The whole thing is making me feel that it's not fair of me to have a profile up on OK Cupid since everyone on it has a set of expectations that I don't know if I share. So I’ve been thinking I will shut down my profile after this brief sociological experiment. But, just to keep an open mind, I'll finish go on dates with the guys I've already been corresponding with: an actor, two artists, a random guy from Kentucky whose picture I like, and an Italian doctor who wrote me twice, the second time in Italian begging me to write him back, so I did. While we don't have much in common, he did mention that in the Italian language, there is no equivalent to the word “dating” – it’s not a concept they have there. 

Hilariously, the day after I set up my profile, OK Cupid sent me an exultant message about a great match. It turned out to be my ex-boyfriend of ten years, who unbeknownst to me had also put up a profile on OK Cupid a few months previously.  “We're a 96% match!" he messaged me, "Will you go out on a date with me?” I laughed until I cried. 

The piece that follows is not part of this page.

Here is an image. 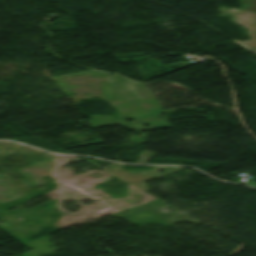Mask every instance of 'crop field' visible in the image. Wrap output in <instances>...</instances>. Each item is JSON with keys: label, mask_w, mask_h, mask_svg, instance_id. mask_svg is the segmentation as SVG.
Masks as SVG:
<instances>
[{"label": "crop field", "mask_w": 256, "mask_h": 256, "mask_svg": "<svg viewBox=\"0 0 256 256\" xmlns=\"http://www.w3.org/2000/svg\"><path fill=\"white\" fill-rule=\"evenodd\" d=\"M241 10L256 11V0H237Z\"/></svg>", "instance_id": "8a807250"}]
</instances>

Maybe I should move to Europe.



[1] Norval Glenn and Elizabeth Marquardt. “Hooking Up, Hanging Out, and Hoping for Mr. Right: College Women on Dating and Mating Today.” Institute for American Values, 2001.
[2] Andrew J. Cherlin. The Marriage-Go-Round: The State of Marriage and the Family in America Today (New York: Knopf, 2009).
[3] Ronald Inglehart, Human Beliefs and Values: A Cross Cultureal Sourcebook Based on the 1999-2002 Values Surveys (Mexico: Siglo XXI, 2004), 158.
[4] Beth L. Bailey. From Front Porch to Back Seat: Courtship in Twentieth-Century America (Baltimore: John Hopkins University Press, 1989).
[5] Paul Hollander. Extravagant Expectations: New Ways to Find Romantic Love in America (United Kingdom: Ivan R. Dee, 2011), 25.